Pacific island Vatuvara wildlife survey — via Dear Kitty blog

This 2017 video from Fiji is called Vatuvara Private Islands.

From BirdLife:

22 Nov 2017

Exploring the untouched island of Vatuvara

This is the first time a full biological survey has ever been performed on this remote, almost untouched island in the South Pacific. The intriguing and fascinating results have redoubled the Vatuvara Foundation’s efforts to safeguard this lush wildlife haven.

By Steve Cranwell

The island of Vatuvara perfectly embodies the intrigue and beauty of the South Pacific islands. Located in the north of Fiji’s Lau group, the 800-hectare island has been uninhabited for most of human history. This is due in part to the absence of a permanent water source – but the sharp, unforgiving coral terrain certainly doesn’t help.

For a time, the island hosted a fortified village atop the 300-metre summit – no doubt a strategic lookout point for Fijian warriors. But apart from a desperate attempt at coconut production during Fiji’s plantation era, Vatuvara has largely been spared the impacts of human influence. And that includes many invasive species common on other South Pacific islands – making Vatuvara an invaluable refuge for wildlife.

Despite the detailed knowledge of the indigenous Fijians, practically the only formal scientific account of the island comes from the remarkable Whitney Expeditions, which visited Fiji in 1924, identifying the endemic Fiji Banded Iguana Brachylophus fasciatus among other native flora and fauna species.

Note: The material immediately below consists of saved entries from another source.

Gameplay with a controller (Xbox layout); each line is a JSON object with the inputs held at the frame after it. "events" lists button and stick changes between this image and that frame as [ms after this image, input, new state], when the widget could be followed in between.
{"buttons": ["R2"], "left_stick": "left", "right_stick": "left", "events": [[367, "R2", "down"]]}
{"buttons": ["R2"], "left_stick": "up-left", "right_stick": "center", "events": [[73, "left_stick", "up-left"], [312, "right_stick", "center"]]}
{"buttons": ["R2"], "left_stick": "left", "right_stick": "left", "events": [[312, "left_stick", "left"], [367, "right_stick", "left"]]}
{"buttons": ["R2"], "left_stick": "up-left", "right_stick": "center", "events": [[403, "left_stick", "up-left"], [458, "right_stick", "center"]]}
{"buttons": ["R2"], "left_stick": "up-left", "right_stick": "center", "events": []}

Now under the care of Vatuvara Private Islands, the island is protected as a nature reserve. In November, BirdLife International Pacific, together with NatureFiji-MareqetiViti (BirdLife in Fiji) and the US Geological Survey, joined the Vatuvara Foundation to conduct a pioneering four-day survey.

The survey initially focused on the island’s reptiles, in particular the Banded Iguana – currently threatened with extinction – and a snake, the Pacific Boa Candoia bibroni. During the night, several sleeping reptiles were stealthily extracted from the branches above for identification.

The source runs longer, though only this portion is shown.